Reproduce the lines of the material below, starting at the line that contains "військового обліку штраф становитиме" and ending at the line that contains "Стаття 210-1 (порушення законодавства", with both of those lines included.

━━ LISTED ENTRIES ━━

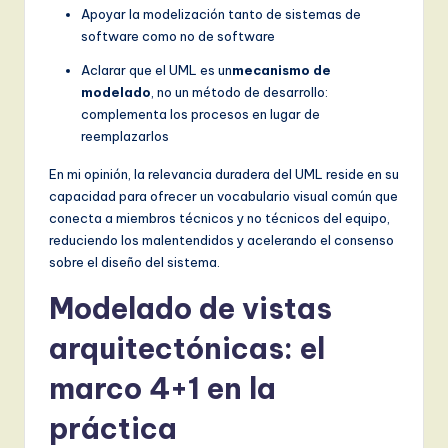
Apoyar la modelización tanto de sistemas de
software como no de software
Aclarar que el UML es un
mecanismo de
modelado
, no un método de desarrollo:
complementa los procesos en lugar de
reemplazarlos
En mi opinión, la relevancia duradera del UML reside en su
capacidad para ofrecer un vocabulario visual común que
conecta a miembros técnicos y no técnicos del equipo,
reduciendo los malentendidos y acelerando el consenso
sobre el diseño del sistema.
Modelado de vistas
arquitectónicas: el
marco 4+1 en la
práctica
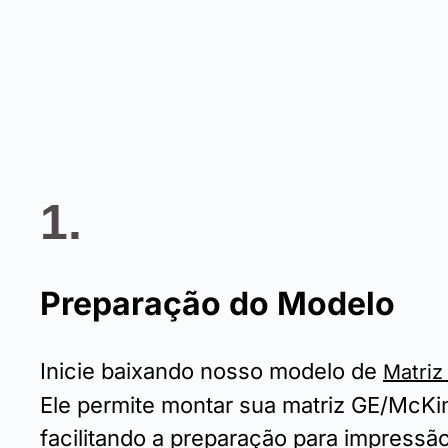
1.
Preparação do Modelo
Inicie baixando nosso modelo de
Matriz
Ele permite montar sua matriz GE/McK
facilitando a preparação para impressão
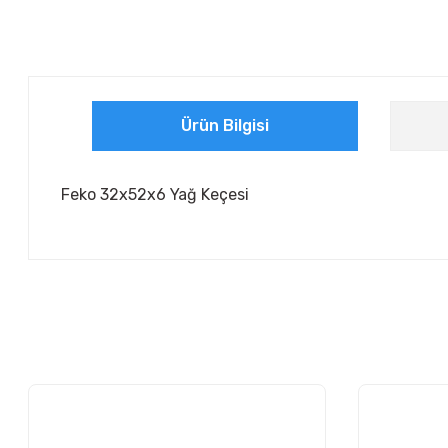
Ürün Bilgisi
Feko 32x52x6 Yağ Keçesi
Bu ürünün fiyat bilgisi, resim, ürün açıklamalarında ve diğer ko
Görüş ve önerileriniz için teşekkür ederiz.
Ürün resmi kalitesiz, bozuk veya görüntülenemiyor.
Ürün açıklamasında eksik bilgiler bulunuyor.
Ürün bilgilerinde hatalar bulunuyor.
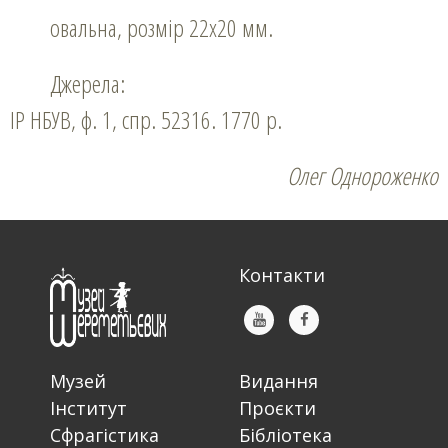
овальна, розмір 22х20 мм.
Джерела:
ІР НБУВ, ф. 1, спр. 52316. 1770 р.
Олег Однороженко
Контакти
Музей
Видання
Інститут
Проєкти
Сфрагістика
Бібліотека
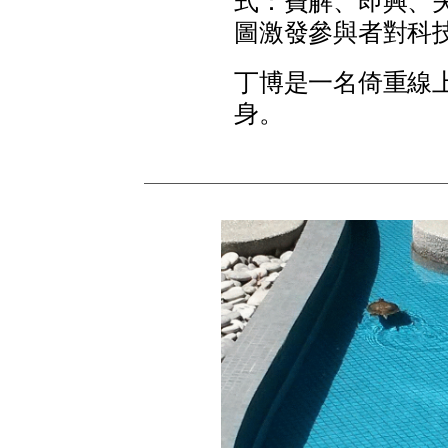
式
：
費
解
、
即
興
、
圖
激
發
參
與
者
對
科
丁
博
是
一
名
倚
重
線
身
。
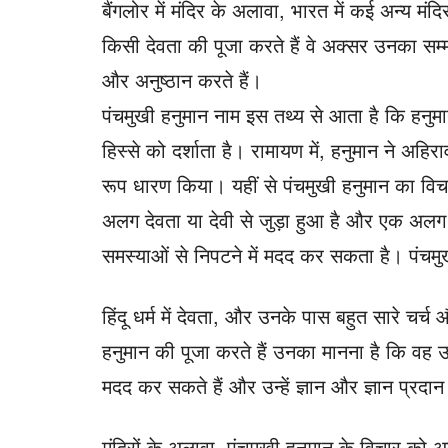
बैंगलोर में मंदिर के अलावा, भारत में कई अन्य मंद
किसी देवता की पूजा करते हैं वे अक्सर उनका सम
और अनुष्ठान करते हैं।
पंचमुखी हनुमान नाम इस तथ्य से आता है कि हनुमान
हिस्से को दर्शाता है। रामायण में, हनुमान ने अह
रूप धारण किया। यहीं से पंचमुखी हनुमान का विचार
अलग देवता या देवी से जुड़ा हुआ है और एक अलग व
समस्याओं से निपटने में मदद कर सकता है। पंचमुख
हिंदू धर्म में देवता, और उनके पास बहुत सारे चर्
हनुमान की पूजा करते हैं उनका मानना ​​है कि वह उन्
मदद कर सकते हैं और उन्हें ज्ञान और ज्ञान प्रदा
मंदिरों के अलावा, पंचमुखी हनुमान के विचार को अन्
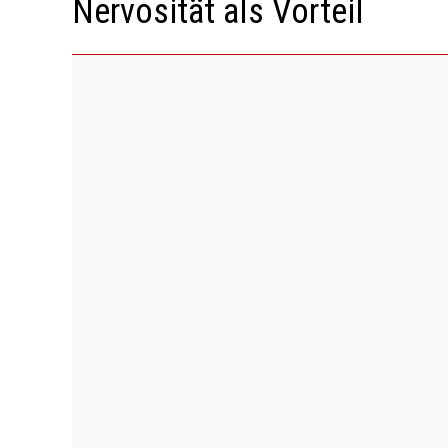
Nervosität als Vorteil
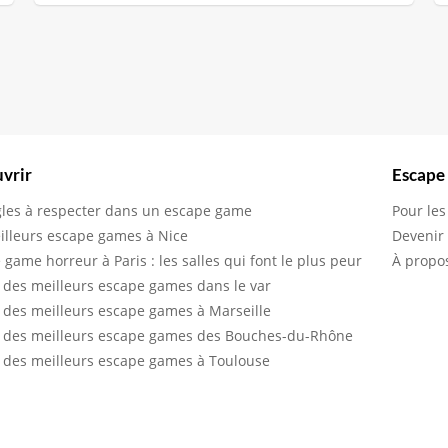
vrir
Escape
gles à respecter dans un escape game
Pour les
illeurs escape games à Nice
Devenir
 game horreur à Paris : les salles qui font le plus peur
À propo
 des meilleurs escape games dans le var
 des meilleurs escape games à Marseille
 des meilleurs escape games des Bouches-du-Rhône
 des meilleurs escape games à Toulouse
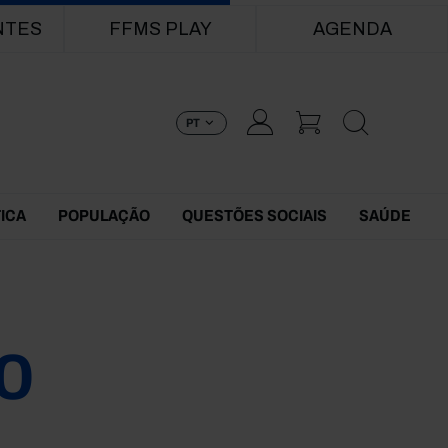
NTES
FFMS PLAY
AGENDA
PT
TICA
POPULAÇÃO
QUESTÕES SOCIAIS
SAÚDE
0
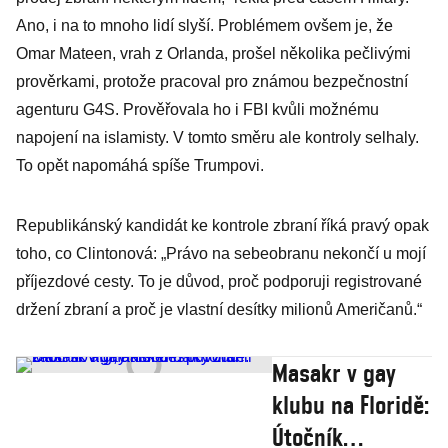
Ano, i na to mnoho lidí slyší. Problémem ovšem je, že
Omar Mateen, vrah z Orlanda, prošel několika pečlivými
prověrkami, protože pracoval pro známou bezpečnostní
agenturu G4S. Prověřovala ho i FBI kvůli možnému
napojení na islamisty. V tomto směru ale kontroly selhaly.
To opět napomáhá spíše Trumpovi.
Republikánský kandidát ke kontrole zbraní říká pravý opak
toho, co Clintonová: „Právo na sebeobranu nekončí u mojí
příjezdové cesty. To je důvod, proč podporuji registrované
držení zbraní a proč je vlastní desítky milionů Američanů.“
Masakr v gay
klubu na Floridě:
Útočník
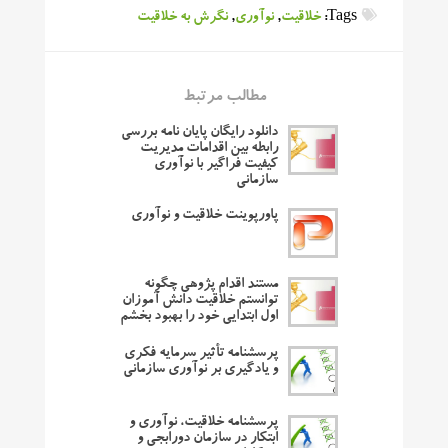
Tags:
خلاقیت
,
نوآوری
,
نگرش به خلاقیت
مطالب مرتبط
دانلود رایگان پایان نامه بررسی
رابطه بین اقدامات مدیریت
کیفیت فراگیر با نوآوری
سازمانی
پاورپوینت خلاقیت و نوآوری
مستند اقدام پژوهی چگونه
توانستم خلاقیت دانش آموزان
اول ابتدایی خود را بهبود بخشم
پرسشنامه تأثیر سرمایه فکری
و یادگیری بر نوآوری سازمانی
پرسشنامه خلاقیت، نوآوری و
ابتکار در سازمان دورابجی و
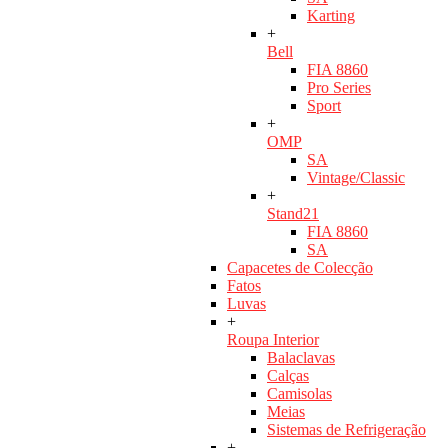
Karting
+
Bell
FIA 8860
Pro Series
Sport
+
OMP
SA
Vintage/Classic
+
Stand21
FIA 8860
SA
Capacetes de Colecção
Fatos
Luvas
+
Roupa Interior
Balaclavas
Calças
Camisolas
Meias
Sistemas de Refrigeração
+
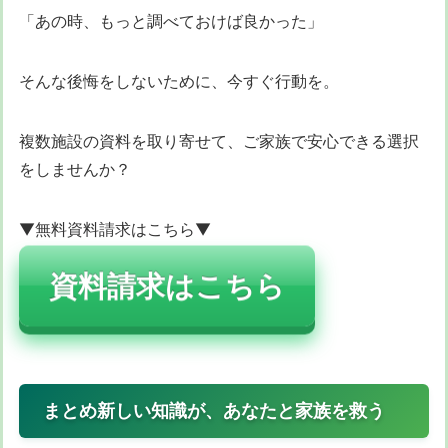
「あの時、もっと調べておけば良かった」
そんな後悔をしないために、今すぐ行動を。
複数施設の資料を取り寄せて、ご家族で安心できる選択
をしませんか？
▼無料資料請求はこちら▼
資料請求はこちら
まとめ新しい知識が、あなたと家族を救う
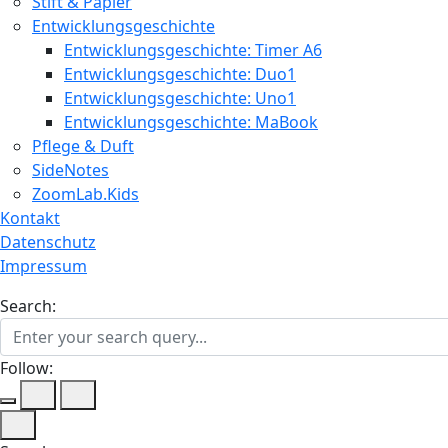
Stift & Papier
Entwicklungsgeschichte
Entwicklungsgeschichte: Timer A6
Entwicklungsgeschichte: Duo1
Entwicklungsgeschichte: Uno1
Entwicklungsgeschichte: MaBook
Pflege & Duft
SideNotes
ZoomLab.Kids
Kontakt
Datenschutz
Impressum
Search:
Follow:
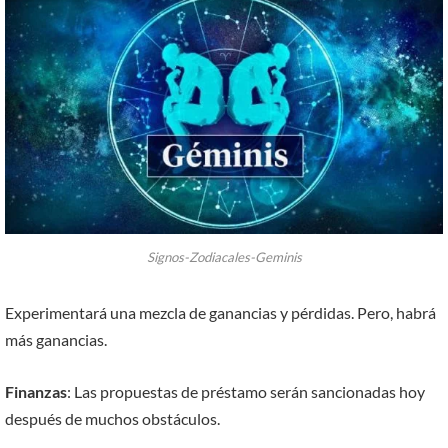
Signos-Zodiacales-Geminis
Experimentará una mezcla de ganancias y pérdidas. Pero, habrá
más ganancias.
Finanzas
: Las propuestas de préstamo serán sancionadas hoy
después de muchos obstáculos.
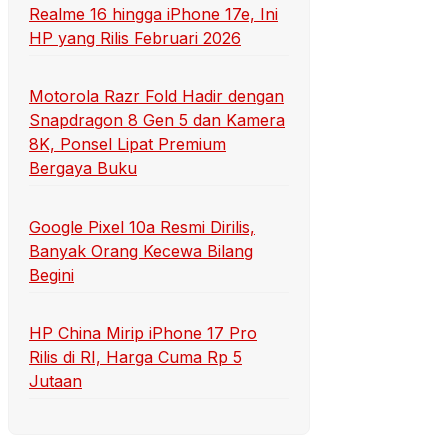
Realme 16 hingga iPhone 17e, Ini
HP yang Rilis Februari 2026
Motorola Razr Fold Hadir dengan
Snapdragon 8 Gen 5 dan Kamera
8K, Ponsel Lipat Premium
Bergaya Buku
Google Pixel 10a Resmi Dirilis,
Banyak Orang Kecewa Bilang
Begini
HP China Mirip iPhone 17 Pro
Rilis di RI, Harga Cuma Rp 5
Jutaan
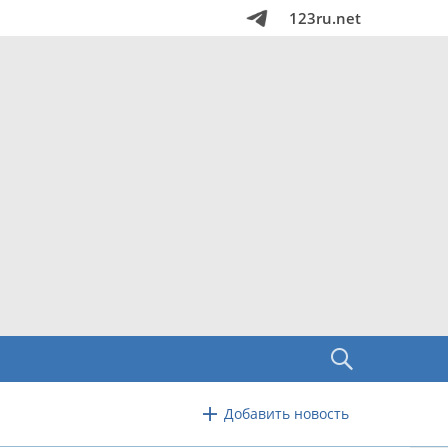
123ru.net
Добавить новость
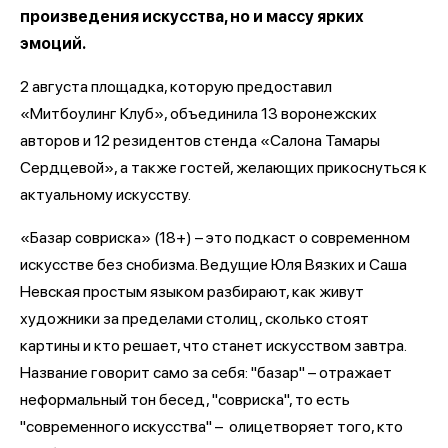
произведения искусства, но и массу ярких
эмоций.
2 августа площадка, которую предоставил
«Митбоулинг Клуб», объединила 13 воронежских
авторов и 12 резидентов стенда «Салона Тамары
Сердцевой», а также гостей, желающих прикоснуться к
актуальному искусству.
«Базар совриска» (18+) – это подкаст о современном
искусстве без снобизма. Ведущие Юля Вязких и Саша
Невская простым языком разбирают, как живут
художники за пределами столиц, сколько стоят
картины и кто решает, что станет искусством завтра.
Название говорит само за себя: "базар" – отражает
неформальный тон бесед, "совриска", то есть
"современного искусства" – олицетворяет того, кто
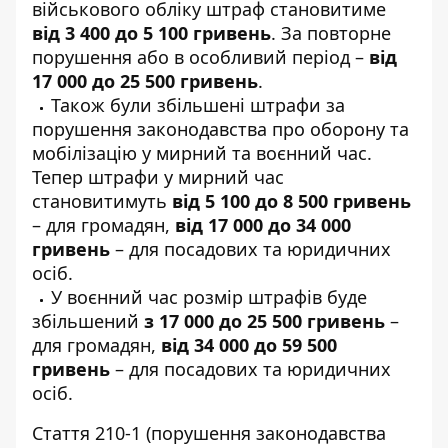
військового обліку штраф становитиме
від 3 400 до 5 100 гривень
. За повторне
порушення або в особливий період –
від
17 000 до 25 500 гривень
.
Також були збільшені штрафи за
порушення законодавства про оборону та
мобілізацію у мирний та воєнний час.
Тепер штрафи у мирний час
становитимуть
від 5 100 до 8 500 гривень
– для громадян,
від 17 000 до 34 000
гривень
– для посадових та юридичних
осіб.
У воєнний час розмір штрафів буде
збільшений
з 17 000 до 25 500 гривень
–
для громадян,
від 34 000 до 59 500
гривень
– для посадових та юридичних
осіб.
Стаття 210-1 (порушення законодавства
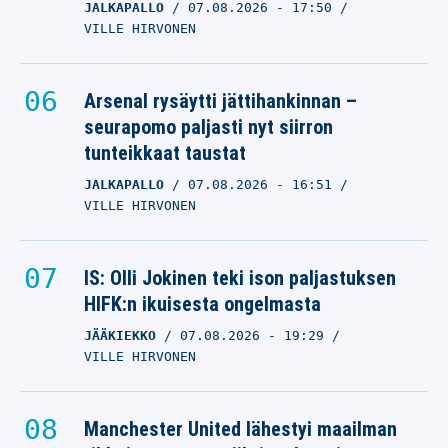
JALKAPALLO
07.08.2026
- 17:50
VILLE HIRVONEN
Arsenal rysäytti jättihankinnan –
seurapomo paljasti nyt siirron
tunteikkaat taustat
JALKAPALLO
07.08.2026
- 16:51
VILLE HIRVONEN
IS: Olli Jokinen teki ison paljastuksen
HIFK:n ikuisesta ongelmasta
JÄÄKIEKKO
07.08.2026
- 19:29
VILLE HIRVONEN
Manchester United lähestyi maailman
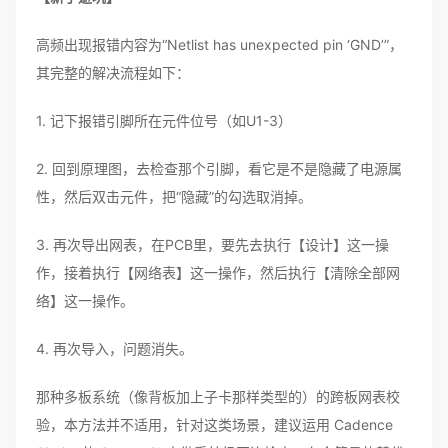
高频出现报错内容为“Netlist has unexpected pin ‘GND’”，
其完整的解决流程如下：
1. 记下报错引脚所在元件位号（如U1-3）
2. 回到原理图，去检查那个引脚，看它是不是隐藏了电源属
性，然后双击元件，把“隐藏”的勾选取消掉。
3. 再次导出网表，在PCB里，要先去执行【设计】这一操
作，接着执行【网络表】这一操作，然后执行【清除全部网
络】这一操作。
4. 再次导入，问题消失。
那种多板系统（像背板加上子卡那样类型的）的跨板网表校
验，本方法并不适用，针对这类场景，建议运用 Cadence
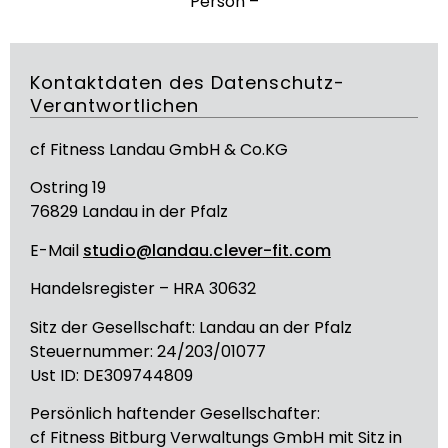
Person –
Kontaktdaten des Datenschutz-
Verantwortlichen
cf Fitness Landau GmbH & Co.KG
Ostring 19
76829 Landau in der Pfalz
E-Mail
studio@landau.clever-fit.com
Handelsregister – HRA 30632
Sitz der Gesellschaft: Landau an der Pfalz
Steuernummer: 24/203/01077
Ust ID: DE309744809
Persönlich haftender Gesellschafter:
cf Fitness Bitburg Verwaltungs GmbH mit Sitz in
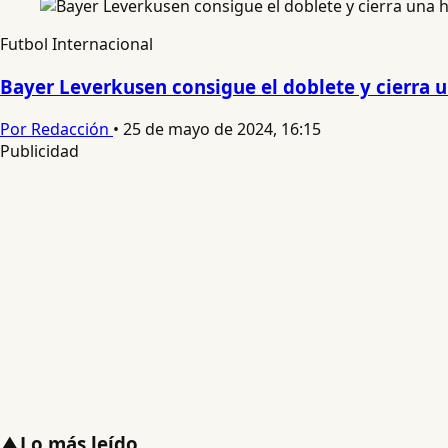
Futbol Internacional
Bayer Leverkusen consigue el doblete y cierra 
Por Redacción
•
25 de mayo de 2024, 16:15
Publicidad
▲
Lo más leído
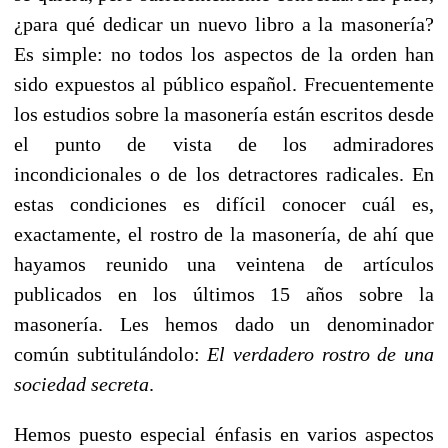
¿para qué dedicar un nuevo libro a la masonería?
Es simple: no todos los aspectos de la orden han
sido expuestos al público español. Frecuentemente
los estudios sobre la masonería están escritos desde
el punto de vista de los admiradores
incondicionales o de los detractores radicales. En
estas condiciones es difícil conocer cuál es,
exactamente, el rostro de la masonería, de ahí que
hayamos reunido una veintena de artículos
publicados en los últimos 15 años sobre la
masonería. Les hemos dado un denominador
común subtitulándolo:
El verdadero rostro de una
sociedad secreta
.
Hemos puesto especial énfasis en varios aspectos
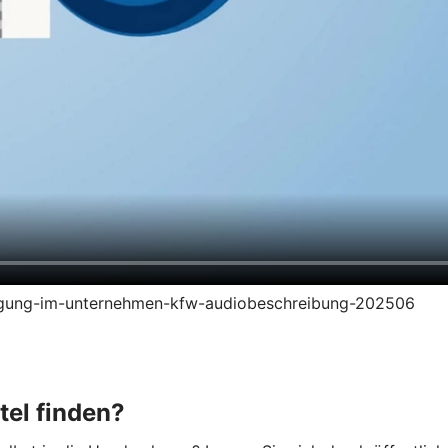
zeugung-im-unternehmen-kfw-audiobeschreibung-202506
tel finden?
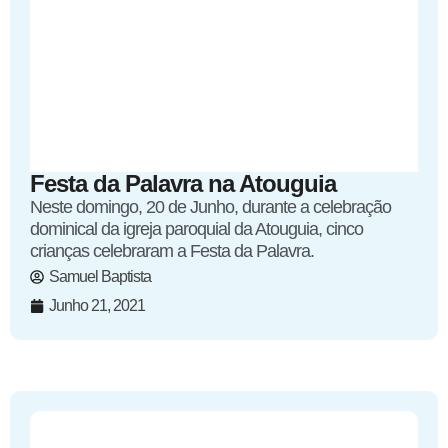
Festa da Palavra na Atouguia
Neste domingo, 20 de Junho, durante a celebração
dominical da igreja paroquial da Atouguia, cinco
crianças celebraram a Festa da Palavra.
Samuel Baptista
Junho 21, 2021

━━━

* [ANSWER]:
військового обліку штраф становитиме
від 3 400 до 5 100 гривень
. За повторне
порушення або в особливий період –
від
17 000 до 25 500 гривень
.
Також були збільшені штрафи за
порушення законодавства про оборону та
мобілізацію у мирний та воєнний час.
Тепер штрафи у мирний час
становитимуть
від 5 100 до 8 500 гривень
– для громадян,
від 17 000 до 34 000
гривень
– для посадових та юридичних
осіб.
У воєнний час розмір штрафів буде
збільшений
з 17 000 до 25 500 гривень
–
для громадян,
від 34 000 до 59 500
гривень
– для посадових та юридичних
осіб.
Стаття 210-1 (порушення законодавства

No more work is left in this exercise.